Yeah, with an old-school leather saddle, like a Brooks, if you let the leather get soaked and ride on it, it loses its shape and doesn't work as well. But it's worth the extra step of covering the saddle because they're very comfortable if you take care of them (and they look sharp.) I use shower caps to cover mine, which looks pretty ridiculous but does help deter theft.
Take a DEEP breath... :-) Hopefully that felt good to get it off your chest.
p.s. what's "H"? Dying to know!
Oh yes! I remember going to the public pool with my daughter in Highland Park a few years back... someone parked their bike like that... making whose who needed to lock their bikes to lock then against the chainlink (no pun, I swear) fence next to it.
A solution, park your bike to theirs.
Or riders/friends who "forgot" their lock (on a group ride with a brief food stop or whatever) and want you to share yours. Generally this means you can't properly lock your bike, securing both wheels.
Following up on the other comment, I completely agree this sideways-parked cyclist missed the memo.
Regarding bike rack etiquette, you are supposed to lock bikes sideways/parallel to the street so the bikes aren't sticking out and blocking the sidewalk. Especially on narrower sidewalks you need to be mindful of ADA access.
These days we have spaces that were custom designed expressly for bike racks, such as Divvy stations, so it's gotten a bit more confusing.
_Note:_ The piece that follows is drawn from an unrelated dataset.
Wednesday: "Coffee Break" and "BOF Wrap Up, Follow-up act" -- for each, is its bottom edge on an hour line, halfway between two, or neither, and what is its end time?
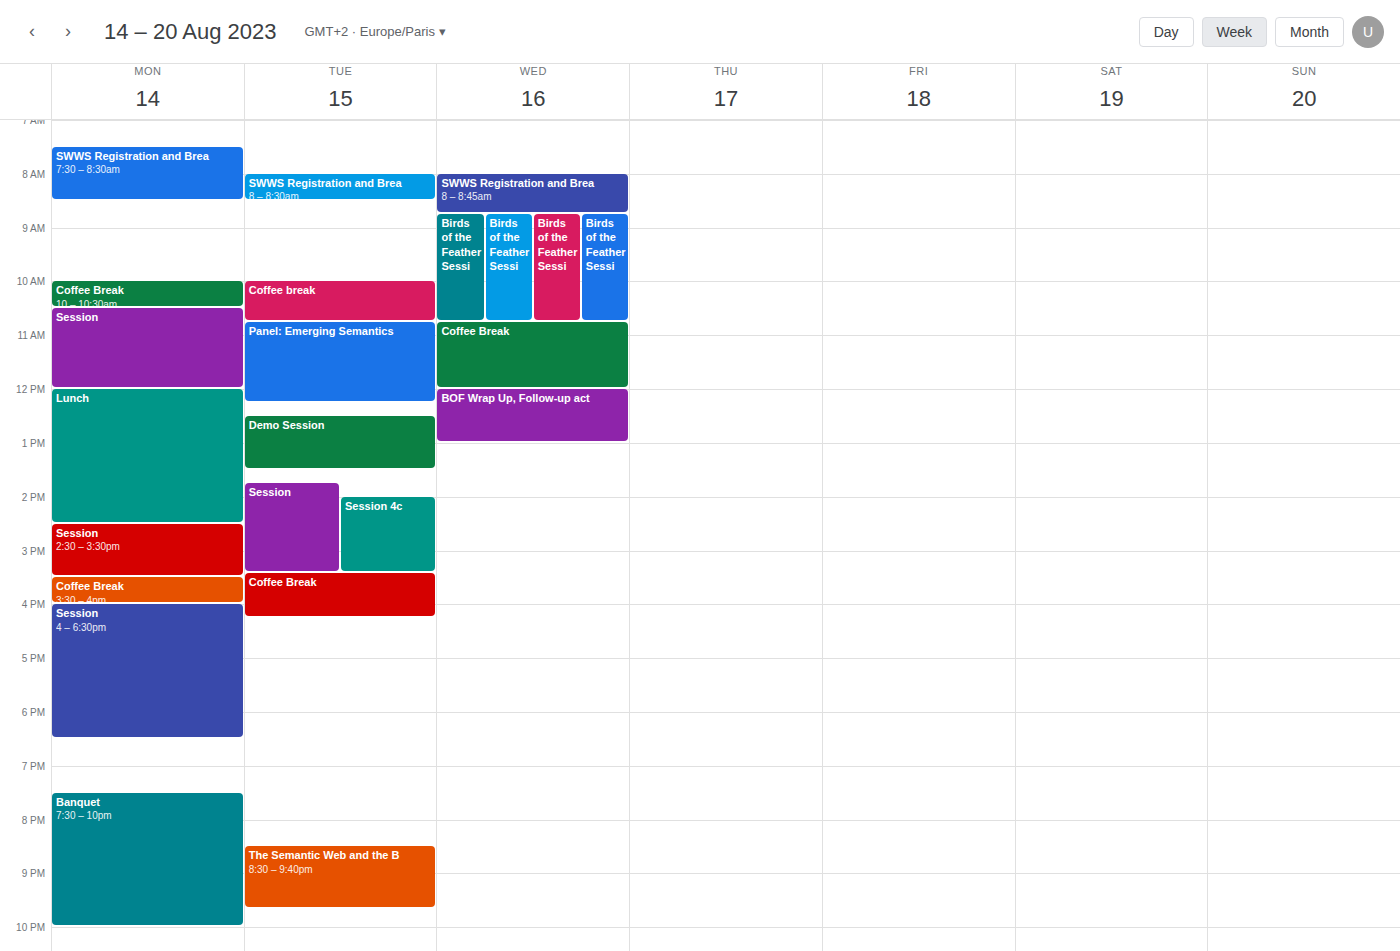
"Coffee Break": 12:00 PM, exactly on the 12 PM line. "BOF Wrap Up, Follow-up act": 1:00 PM, exactly on the 1 PM line.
I am a recreational Divvy rider and I bike mostly on the Lakefront path around Oak Street Beach. Now that we are in beautiful weather season what drives me crazy is cyclists who seem to think it is their right not to slow down when it gets to the beach areas and intersections on the Lake Front Path. We are in the season of clueless tourists, clueless parents with toddlers who walk erratically on the Lakefront Path. I cannot say how many times I have seen cyclists just whiz by missing me and just barely missing a person.
I understand what it is to be in the zone, to be in the middle of a workout or ride but it is completely irresponsible not to slow down and be wary and careful around places like Oak Street beach on and off areas. Of course, there becomes such a critical mass of people in the summer it becomes impossible. But I am talking about early morning and cyclists seem to think it is their right to not slow down.
I personally think the Park District needs to create walk your bike zones in the summertime. So this is my pet peeve become these cyclists give bikers a bad name, they usually are rude, they seem to think they own the road, they look at it as an obstacle course to show how good at biking they are. A lot of Divvy riders do not know what "on your left" means. There are tons of responsible bikers, and people who are racers that train on the Lakefront that are responsible. I seem to come across the "A-hole" bikers a lot in these areas. I really think bike accidents and deaths would be avoided if people walked their bikes at intersections and congested people, car areas.